Towers on Wire
eVolo 2014 Skyscraper Competition

Project Team:
El Hadi Jazairy + Rania Ghosn
Yu-Hsiang Lin, Jia Weng

On a cold, grey New York morning, Philippe Petit, a 24-year-old tightrope walker, crossed the 200ft void between the Twin Towers of the newly built World Trade Center. His 1974 high-wire walk made headlines around the world for what became known as the “Artistic Crime of the Century.” When asked why he did the stunt, Petit would say, "When I see three oranges, I juggle; when I see two towers, I walk.”

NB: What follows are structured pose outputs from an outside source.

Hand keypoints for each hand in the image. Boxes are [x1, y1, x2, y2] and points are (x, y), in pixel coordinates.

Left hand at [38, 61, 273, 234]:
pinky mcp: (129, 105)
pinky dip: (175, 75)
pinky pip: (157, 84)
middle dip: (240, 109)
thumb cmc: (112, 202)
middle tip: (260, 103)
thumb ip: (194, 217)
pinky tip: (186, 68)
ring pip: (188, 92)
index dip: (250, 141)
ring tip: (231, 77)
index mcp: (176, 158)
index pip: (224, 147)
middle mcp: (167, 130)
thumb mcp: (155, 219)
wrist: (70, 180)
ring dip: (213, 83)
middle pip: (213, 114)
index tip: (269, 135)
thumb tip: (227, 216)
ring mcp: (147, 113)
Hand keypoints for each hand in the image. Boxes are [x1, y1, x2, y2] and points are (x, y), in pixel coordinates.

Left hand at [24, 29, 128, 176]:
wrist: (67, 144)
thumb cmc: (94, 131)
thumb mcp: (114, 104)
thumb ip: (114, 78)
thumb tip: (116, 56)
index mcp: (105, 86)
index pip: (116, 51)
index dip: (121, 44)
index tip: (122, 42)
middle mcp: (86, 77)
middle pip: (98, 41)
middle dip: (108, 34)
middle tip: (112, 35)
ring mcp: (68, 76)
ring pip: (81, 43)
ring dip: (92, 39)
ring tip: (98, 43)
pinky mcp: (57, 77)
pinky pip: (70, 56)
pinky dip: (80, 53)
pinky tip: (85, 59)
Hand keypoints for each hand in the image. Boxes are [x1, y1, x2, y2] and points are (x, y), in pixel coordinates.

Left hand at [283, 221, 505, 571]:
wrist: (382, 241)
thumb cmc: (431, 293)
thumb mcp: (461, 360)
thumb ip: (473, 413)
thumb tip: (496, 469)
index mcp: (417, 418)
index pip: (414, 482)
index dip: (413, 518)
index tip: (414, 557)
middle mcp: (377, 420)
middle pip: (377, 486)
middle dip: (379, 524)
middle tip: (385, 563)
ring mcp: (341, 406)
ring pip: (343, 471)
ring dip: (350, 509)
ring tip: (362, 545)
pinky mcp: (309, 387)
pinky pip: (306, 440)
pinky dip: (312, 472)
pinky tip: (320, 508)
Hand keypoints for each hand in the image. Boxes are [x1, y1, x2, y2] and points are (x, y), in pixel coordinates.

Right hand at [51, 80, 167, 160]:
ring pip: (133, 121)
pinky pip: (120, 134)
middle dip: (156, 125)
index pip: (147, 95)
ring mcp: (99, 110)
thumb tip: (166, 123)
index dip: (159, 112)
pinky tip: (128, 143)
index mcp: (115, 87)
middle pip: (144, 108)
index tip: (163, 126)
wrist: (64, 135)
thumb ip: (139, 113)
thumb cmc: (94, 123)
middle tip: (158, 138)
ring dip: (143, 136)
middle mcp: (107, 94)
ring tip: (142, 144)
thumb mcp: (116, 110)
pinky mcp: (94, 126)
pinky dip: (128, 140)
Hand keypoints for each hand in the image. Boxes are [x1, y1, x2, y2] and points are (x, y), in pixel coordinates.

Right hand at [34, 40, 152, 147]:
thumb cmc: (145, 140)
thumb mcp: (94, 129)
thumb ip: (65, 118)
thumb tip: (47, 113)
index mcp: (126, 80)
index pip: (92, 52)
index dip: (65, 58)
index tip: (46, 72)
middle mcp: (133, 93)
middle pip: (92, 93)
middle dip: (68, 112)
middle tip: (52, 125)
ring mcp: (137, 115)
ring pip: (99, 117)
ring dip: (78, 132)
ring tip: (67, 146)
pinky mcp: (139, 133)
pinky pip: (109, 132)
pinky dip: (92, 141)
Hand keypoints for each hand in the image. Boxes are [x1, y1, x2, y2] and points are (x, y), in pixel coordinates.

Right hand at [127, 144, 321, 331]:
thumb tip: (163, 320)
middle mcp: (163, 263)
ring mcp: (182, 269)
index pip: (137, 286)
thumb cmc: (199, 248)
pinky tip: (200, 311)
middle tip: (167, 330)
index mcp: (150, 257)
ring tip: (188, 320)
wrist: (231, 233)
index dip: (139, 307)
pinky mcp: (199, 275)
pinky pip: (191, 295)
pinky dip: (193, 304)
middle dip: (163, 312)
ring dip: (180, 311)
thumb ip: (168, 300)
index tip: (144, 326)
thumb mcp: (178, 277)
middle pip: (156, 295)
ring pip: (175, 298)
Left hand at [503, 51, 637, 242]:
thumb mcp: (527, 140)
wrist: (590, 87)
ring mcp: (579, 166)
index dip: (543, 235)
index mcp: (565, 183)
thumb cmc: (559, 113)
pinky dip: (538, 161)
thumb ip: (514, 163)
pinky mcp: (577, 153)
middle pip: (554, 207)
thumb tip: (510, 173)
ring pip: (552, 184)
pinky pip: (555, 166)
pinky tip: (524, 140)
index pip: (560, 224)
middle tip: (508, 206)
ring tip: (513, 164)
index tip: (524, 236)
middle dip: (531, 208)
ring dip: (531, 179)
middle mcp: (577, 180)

Towers on Wire moves the ground of the artistic crime from the metropolis to remote territories under the pressure of global resource extraction. The project is sited in Cambodia, a country loosing about one third of its forest resources in the last twenty years to the profit of the logging industry in South-East Asia and the private rubber barons. The increase in global demand for agricultural and industrial land has put pressure on tropical rainforest zones threatening species and economic livelihoods. The degradation of tropical rainforest jeopardizes as well water security by causing severe drought that further diminishes rainfall, humidity, and soil quality leading to even great threats to communities’ livelihoods, health and economic growth. Most importantly, deforestation directly contributes to global climate change as rainforests store much of the world’s carbon dioxide.

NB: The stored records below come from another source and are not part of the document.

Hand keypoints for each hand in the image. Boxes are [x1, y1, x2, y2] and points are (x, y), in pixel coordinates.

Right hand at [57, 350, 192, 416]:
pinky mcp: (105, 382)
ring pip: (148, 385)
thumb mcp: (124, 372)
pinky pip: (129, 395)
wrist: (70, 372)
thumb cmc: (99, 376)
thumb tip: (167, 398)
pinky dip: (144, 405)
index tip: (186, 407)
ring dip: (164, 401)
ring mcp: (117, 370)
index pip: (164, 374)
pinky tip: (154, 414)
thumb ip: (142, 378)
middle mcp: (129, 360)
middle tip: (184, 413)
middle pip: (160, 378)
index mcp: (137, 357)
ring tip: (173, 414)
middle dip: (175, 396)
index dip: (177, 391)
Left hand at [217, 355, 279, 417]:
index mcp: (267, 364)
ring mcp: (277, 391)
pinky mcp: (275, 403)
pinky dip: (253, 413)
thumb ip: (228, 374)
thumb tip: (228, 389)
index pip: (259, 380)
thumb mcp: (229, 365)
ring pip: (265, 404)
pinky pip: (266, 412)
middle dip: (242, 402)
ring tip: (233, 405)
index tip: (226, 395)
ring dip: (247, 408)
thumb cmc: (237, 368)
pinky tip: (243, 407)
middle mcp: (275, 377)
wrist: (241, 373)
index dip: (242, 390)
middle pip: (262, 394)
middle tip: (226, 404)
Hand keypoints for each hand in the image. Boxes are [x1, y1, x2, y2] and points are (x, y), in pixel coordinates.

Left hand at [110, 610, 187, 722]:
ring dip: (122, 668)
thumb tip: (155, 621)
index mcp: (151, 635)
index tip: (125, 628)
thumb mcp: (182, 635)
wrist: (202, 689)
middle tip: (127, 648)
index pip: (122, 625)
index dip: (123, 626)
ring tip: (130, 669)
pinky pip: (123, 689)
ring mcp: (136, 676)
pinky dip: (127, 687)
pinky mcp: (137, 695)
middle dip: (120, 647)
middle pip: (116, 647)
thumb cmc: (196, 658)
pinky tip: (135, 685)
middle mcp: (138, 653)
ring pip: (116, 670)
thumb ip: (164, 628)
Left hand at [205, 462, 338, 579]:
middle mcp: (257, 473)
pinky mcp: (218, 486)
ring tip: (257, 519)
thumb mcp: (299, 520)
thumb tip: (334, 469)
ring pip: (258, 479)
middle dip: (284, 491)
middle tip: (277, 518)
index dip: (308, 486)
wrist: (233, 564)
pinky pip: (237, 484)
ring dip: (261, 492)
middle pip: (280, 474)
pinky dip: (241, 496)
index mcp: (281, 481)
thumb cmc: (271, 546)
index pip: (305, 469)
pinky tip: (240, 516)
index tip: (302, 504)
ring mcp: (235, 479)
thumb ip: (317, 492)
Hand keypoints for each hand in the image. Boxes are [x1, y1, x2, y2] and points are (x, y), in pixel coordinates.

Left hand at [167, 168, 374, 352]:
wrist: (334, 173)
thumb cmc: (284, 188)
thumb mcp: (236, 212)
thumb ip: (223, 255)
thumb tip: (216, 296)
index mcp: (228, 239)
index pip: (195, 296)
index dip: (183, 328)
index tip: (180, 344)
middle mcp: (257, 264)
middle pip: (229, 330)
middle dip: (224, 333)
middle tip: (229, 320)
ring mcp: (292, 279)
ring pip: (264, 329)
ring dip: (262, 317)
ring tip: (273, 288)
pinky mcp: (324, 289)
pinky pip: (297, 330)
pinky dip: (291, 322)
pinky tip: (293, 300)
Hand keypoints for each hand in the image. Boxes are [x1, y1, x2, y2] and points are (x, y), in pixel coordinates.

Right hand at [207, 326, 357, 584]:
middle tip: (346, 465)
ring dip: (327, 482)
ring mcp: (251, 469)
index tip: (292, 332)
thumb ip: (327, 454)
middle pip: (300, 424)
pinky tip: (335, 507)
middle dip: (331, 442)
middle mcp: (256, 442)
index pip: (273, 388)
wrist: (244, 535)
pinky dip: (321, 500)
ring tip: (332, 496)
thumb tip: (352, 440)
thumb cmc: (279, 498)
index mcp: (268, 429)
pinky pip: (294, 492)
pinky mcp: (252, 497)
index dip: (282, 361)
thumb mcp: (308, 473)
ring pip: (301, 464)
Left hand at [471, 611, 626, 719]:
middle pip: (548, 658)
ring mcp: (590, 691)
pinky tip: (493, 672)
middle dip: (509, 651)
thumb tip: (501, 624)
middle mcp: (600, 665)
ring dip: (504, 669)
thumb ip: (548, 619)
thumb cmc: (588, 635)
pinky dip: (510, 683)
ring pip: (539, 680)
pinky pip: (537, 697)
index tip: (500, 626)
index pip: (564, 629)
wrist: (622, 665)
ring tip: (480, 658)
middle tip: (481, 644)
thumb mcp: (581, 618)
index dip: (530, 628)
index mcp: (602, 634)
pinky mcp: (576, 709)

The project uses the architectural image of the tower to frame environmental transformations. It shifts the iconicity of the tower on its head by deploying tensile structures at the geographic scale. Towers on Wire float atop a site where reforestation plans have been launched. Positioned in the perimeter of a forest cut, the temporary tensile structures allow scientists and environmentalists to witness the effects of deforestation and monitor the growth of a newly planned forest. The collapsible structures are suspended from a circular ring that rests on the canopy of the forest all while avoiding contact with the ground. Their height is inverted as they dip into the depths of the forest to disappear in the crowns of the trees. The towers harness the humidity of the forest constructing an environment where the newly planted trees can grow again into the forest. Four typologies of towers are juxtaposed to form the community: research, recreation, rest, and recycle. The island-platforms house nodes of dense human inhabitation floating on the leaves of the forest. The green horizon, the canopy of the rainforest, is the collective datum of the project.